Auch die hohe Zahl der jährlichen Arztbesuche gibt zu denken. Ist denn der Arzt in D eine Art Sozialbetreuung für einsame Menschen?
„Das Gesundheitswesen ist ein wenig aus den Schlagzeilen geraten. Aber wenn die bekannten Gesichter wieder die Bildschirme bevölkern, braucht man als Zuschauer eine Orientierungshilfe, ein Lügenbrevier. Das unseres Autoren hat sieben Punkte.[1]
Der Medizin-Kolumnist der FR, Dr. med. Bernd Hontschik, schreibt in seiner Kolumne Lügenbrevier[1] vom 27.08.2010 u.a.:
„1. Lüge: Kostenexplosion. Das ist der Klassiker. Trotz des immer gleichen Anteils der Gesundheitsausgaben am Bruttoinlandsprodukt von etwa zehn Prozent ist diese Lüge unverzichtbar zwecks weiteren Sozialabbaus.
4. Lüge: Zu hohe Verwaltungsausgaben der Kassen.
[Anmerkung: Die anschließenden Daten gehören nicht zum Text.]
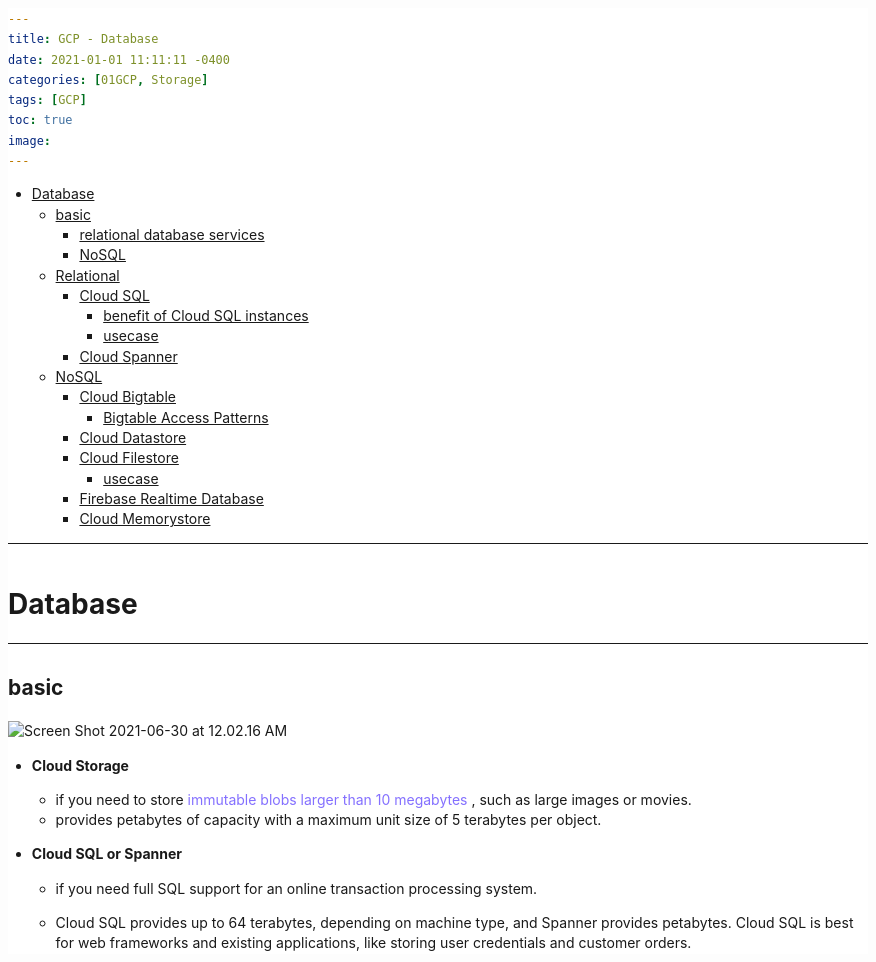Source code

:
 ```yaml
---
title: GCP - Database
date: 2021-01-01 11:11:11 -0400
categories: [01GCP, Storage]
tags: [GCP]
toc: true
image:
---
```


- [Database](#database)
  - [basic](#basic)
    - [relational database services](#relational-database-services)
    - [NoSQL](#nosql)
  - [Relational](#relational)
    - [Cloud SQL](#cloud-sql)
      - [benefit of Cloud SQL instances](#benefit-of-cloud-sql-instances)
      - [usecase](#usecase)
    - [Cloud Spanner](#cloud-spanner)
  - [NoSQL](#nosql-1)
    - [Cloud Bigtable](#cloud-bigtable)
      - [Bigtable Access Patterns](#bigtable-access-patterns)
    - [Cloud Datastore](#cloud-datastore)
    - [Cloud Filestore](#cloud-filestore)
      - [usecase](#usecase-1)
    - [Firebase Realtime Database](#firebase-realtime-database)
    - [Cloud Memorystore](#cloud-memorystore)

---

# Database

---

## basic

![Screen Shot 2021-06-30 at 12.02.16 AM](https://i.imgur.com/mxLH9bc.png)

- **Cloud Storage**
  - if you need to store <font color=LightSlateBlue> immutable blobs larger than 10 megabytes </font>, such as large images or movies.
  - provides petabytes of capacity with a maximum unit size of 5 terabytes per object.

- **Cloud SQL or Spanner**

  - if you need full SQL support for an online transaction processing system.

  - Cloud SQL provides up to 64 terabytes, depending on machine type, and Spanner provides petabytes. Cloud SQL is best for web frameworks and existing applications, like storing user credentials and customer orders.
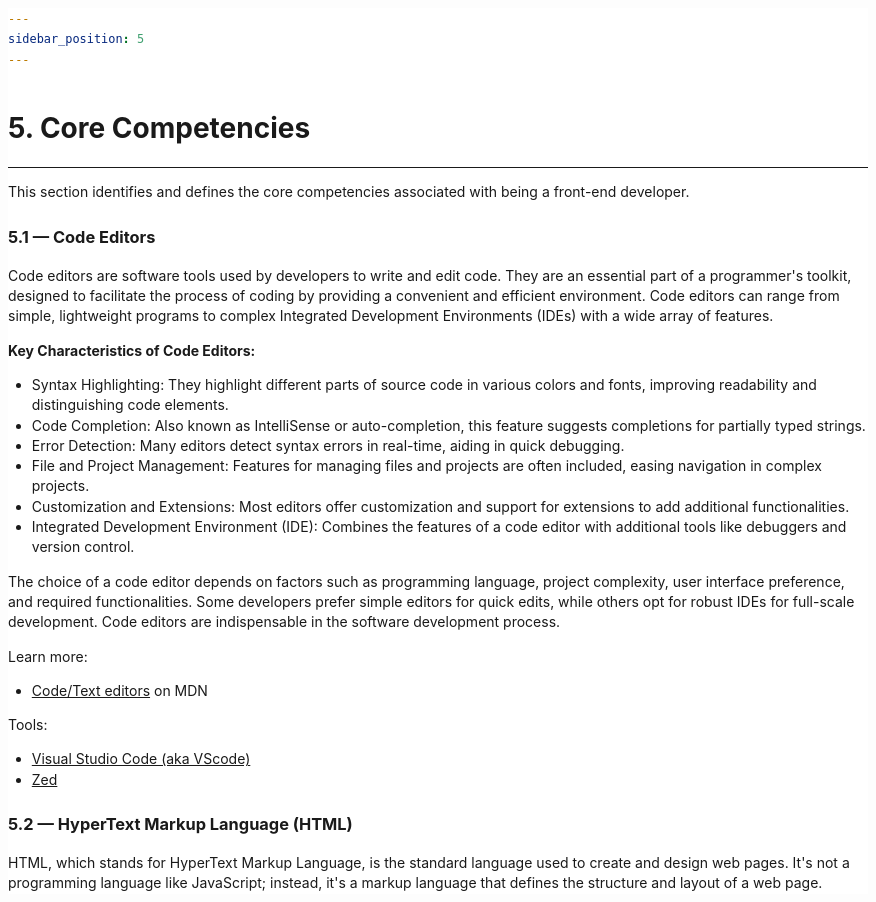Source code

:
 ```yaml
---
sidebar_position: 5
---
```


# 5. Core Competencies

---

This section identifies and defines the core competencies associated with being a front-end developer.

### 5.1 — Code Editors

Code editors are software tools used by developers to write and edit code. They are an essential part of a programmer's toolkit, designed to facilitate the process of coding by providing a convenient and efficient environment. Code editors can range from simple, lightweight programs to complex Integrated Development Environments (IDEs) with a wide array of features.

**Key Characteristics of Code Editors:**

- Syntax Highlighting: They highlight different parts of source code in various colors and fonts, improving readability and distinguishing code elements.
- Code Completion: Also known as IntelliSense or auto-completion, this feature suggests completions for partially typed strings.
- Error Detection: Many editors detect syntax errors in real-time, aiding in quick debugging.
- File and Project Management: Features for managing files and projects are often included, easing navigation in complex projects.
- Customization and Extensions: Most editors offer customization and support for extensions to add additional functionalities.
- Integrated Development Environment (IDE): Combines the features of a code editor with additional tools like debuggers and version control.

The choice of a code editor depends on factors such as programming language, project complexity, user interface preference, and required functionalities. Some developers prefer simple editors for quick edits, while others opt for robust IDEs for full-scale development. Code editors are indispensable in the software development process.

Learn more:

- [Code/Text editors](https://developer.mozilla.org/en-US/docs/Learn/Common_questions/Tools_and_setup/Available_text_editors) on MDN

Tools:

- [Visual Studio Code (aka VScode)](https://code.visualstudio.com/)
- [Zed](https://zed.dev/)

### 5.2 — HyperText Markup Language (HTML)

HTML, which stands for HyperText Markup Language, is the standard language used to create and design web pages. It's not a programming language like JavaScript; instead, it's a markup language that defines the structure and layout of a web page.
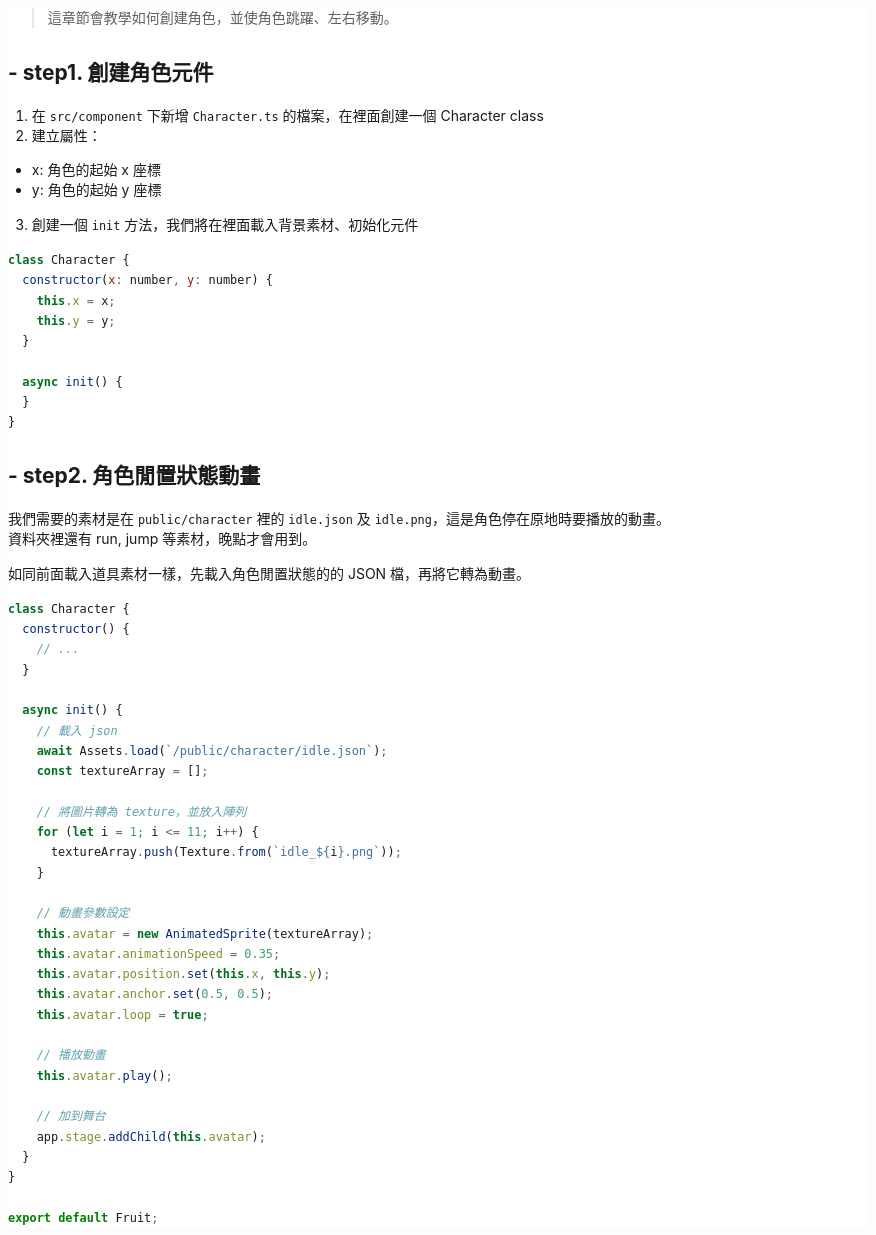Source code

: > 這章節會教學如何創建角色，並使角色跳躍、左右移動。

## - step1. 創建角色元件

1. 在 `src/component` 下新增 `Character.ts` 的檔案，在裡面創建一個 Character class
2. 建立屬性：

- x: 角色的起始 x 座標
- y: 角色的起始 y 座標

3. 創建一個 `init` 方法，我們將在裡面載入背景素材、初始化元件

```javascript
class Character {
  constructor(x: number, y: number) {
    this.x = x;
    this.y = y;
  }

  async init() {
  }
}
```

## - step2. 角色閒置狀態動畫

我們需要的素材是在 `public/character` 裡的 `idle.json` 及 `idle.png`，這是角色停在原地時要播放的動畫。\
資料夾裡還有 run, jump 等素材，晚點才會用到。

如同前面載入道具素材一樣，先載入角色閒置狀態的的 JSON 檔，再將它轉為動畫。

```javascript
class Character {
  constructor() {
    // ...
  }

  async init() {
    // 載入 json
    await Assets.load(`/public/character/idle.json`);
    const textureArray = [];

    // 將圖片轉為 texture，並放入陣列
    for (let i = 1; i <= 11; i++) {
      textureArray.push(Texture.from(`idle_${i}.png`));
    }

    // 動畫參數設定
    this.avatar = new AnimatedSprite(textureArray);
    this.avatar.animationSpeed = 0.35;
    this.avatar.position.set(this.x, this.y);
    this.avatar.anchor.set(0.5, 0.5);
    this.avatar.loop = true;

    // 播放動畫
    this.avatar.play();

    // 加到舞台
    app.stage.addChild(this.avatar);
  }
}

export default Fruit;
```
Diese sind aber konstant um sechs Prozent, explodiert sind sie nur bei den privaten Krankenkassen (über 14 Prozent).
5. Lüge: Ärzte-Abzocke. Ja, kommt vor; dennoch: Der Anteil der Kosten für die ambulante ärztliche Behandlung war mal weit über 20 Prozent, ist seit langem konstant unter 18 Prozent.“
[1] http://www.fr-online.de/wissenschaft/luegenbrevier/-/1472788/4593860/-/index.html
Dann möge Herr Dr. Hontschik doch auch erklären, wieso die Kassenbeiträge in den letzten dreißig Jahren um fast 50% gestiegen sind. ich habe als Berufsanfänger seinerzeit weniger als 5,5% Beitrag gezahlt. Ab 2011 sind es 8,2%. Bereichern sich hier die Kassen?